ENCYCLOPEDIA OF EXPLORATION 1850 TO 1940: The Oceans, Islands and Polar Regions.
By Raymond John Howgego. (Hordern House, Sydney, 2006.) Pp. 724. isbn i 875567 41 0. A$245.oo.
Raymond Howgego has produced another astounding volume, the third in his monumental and definitive Encyclopedia of Exploration. As always, he alone has done all the research - and travelled to many of the remote locations: feats that, in any other compendium, would have been done by a large team of experts and editors. This volume covers the ninety years from 1850 to 1940, a period when ocean and air travel became global and photography was a new medium of record, and when the last blanks on maps were filled, but before the great modern era of purely scientific research and discovery.
To reduce the subject-matter, Howgego chose to devote this volume to Oceans, Islands and Polar Regions - the cold and wet places. This works well for Polar Regions, since the book covers their heroic age. Some of the islands are very large (New Zealand, Borneo, New Guinea and Madagascar, for instance) so that their sections involve terrestrial exploration, most of which will of course come in the fourth and final volume. This book has 120 regional articles (in addition to hundreds of biographies of individuals), but the reader is helped by a much-needed index to these composite essays, and many of them trace the history of their exploration from early times to the present. As the introduction justifiably boasts, 'if the articles on New Zealand were extracted from this and previous volumes, they would alone constitute probably the most comprehensive account of New Zealand exploration ever written'.

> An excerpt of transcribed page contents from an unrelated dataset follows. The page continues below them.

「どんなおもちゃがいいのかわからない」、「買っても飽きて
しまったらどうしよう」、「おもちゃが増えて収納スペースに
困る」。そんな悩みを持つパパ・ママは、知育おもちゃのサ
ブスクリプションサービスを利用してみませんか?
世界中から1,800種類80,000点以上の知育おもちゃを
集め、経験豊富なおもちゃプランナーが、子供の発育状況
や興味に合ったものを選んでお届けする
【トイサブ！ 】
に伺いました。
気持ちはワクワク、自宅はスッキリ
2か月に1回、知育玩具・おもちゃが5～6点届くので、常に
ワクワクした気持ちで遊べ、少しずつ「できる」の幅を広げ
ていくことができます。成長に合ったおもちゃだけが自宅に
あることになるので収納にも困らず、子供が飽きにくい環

Howgego's account of the dispute about whether Robert Peary or Frederick Cook was the first to reach the North Pole overland is a model of scholarly impartiality. He notes the doubts about Cook's claim to have climbed Mount McKinley in 1906, and sets out the pros and cons of whether Cook reached the Pole when he disappeared with some Inuit between March 1908 and April 1909. After giving many negative aspects of Cook's case, Howgego concludes that: 'The massive "Cook-Peary controversy" . . . has continued to rumble on without resolution and remains to this day a major subject of debate among polar historians.' In the entry on Peary, he also notes controversial aspects of that explorer's narrative: that in March 1909 he did the 213-kilometre dash from Bartlett's forward camp north of Ellesmere Island to the Pole in only four days, 'a speed that most modern Arctic travellers find hard to accept'; he left Captain Robert Bartlett behind - detractors say to remove the only man who could verify the accuracy of his latitude calculations; and after crossing the Pole he claimed to have 'traversed 213 kilometres of fractured polar ice in fifty-six hours - a speed that even the most ardent Peary supporters find difficult to imagine.' But the RGS in London voted by a narrow majority to award Peary its special medal for reaching the Pole, and the United States government also, finally, gave him the appropriate honours.
The other great polar contest, between Roald Amundsen and Robert Falcon Scott, is handled with equal tact and accuracy. Howgego shows how Amundsen finally decided to attempt the South Pole although his funding had been for a North Polar bid, after he heard that his friend Cook had reached the North Pole. Howgego contrasts Amundsen's good planning and good luck with Scott's bad luck. This encyclopaedia is always factual. So it merely records, without comment, Amundsen's tactic of shooting dogs at various stages and then feeding the frozen carcasses to the remainder, and Scott's misfortunes with his pit ponies.
One omission surprised me: that of Alfred Russel Wallace in the islands of what is now Indonesia. His earlier work on the Amazon is in Howgego's previous volume because it started in 1848; but his eight years of travel in south-east Asia were all within the remit of this volume. Wallace's achievements included new discoveries of birds of paradise, the classic book The Malay Archipelago, the 'Wallace Line' of zoological change east of Borneo, and the famous essay on evolution by natural selection that he sent to Charles Darwin.
This is an essential and enduring work of reference; but it is also a cornucopia of thrilling stories of wonderful explorers. You can open it at random and read with pleasure about the adventures, hazards, triumphs, bravery and determination of remarkable men and women. The intellectual achievement of the author, Raymond Howgego, ranks with those of his subjects.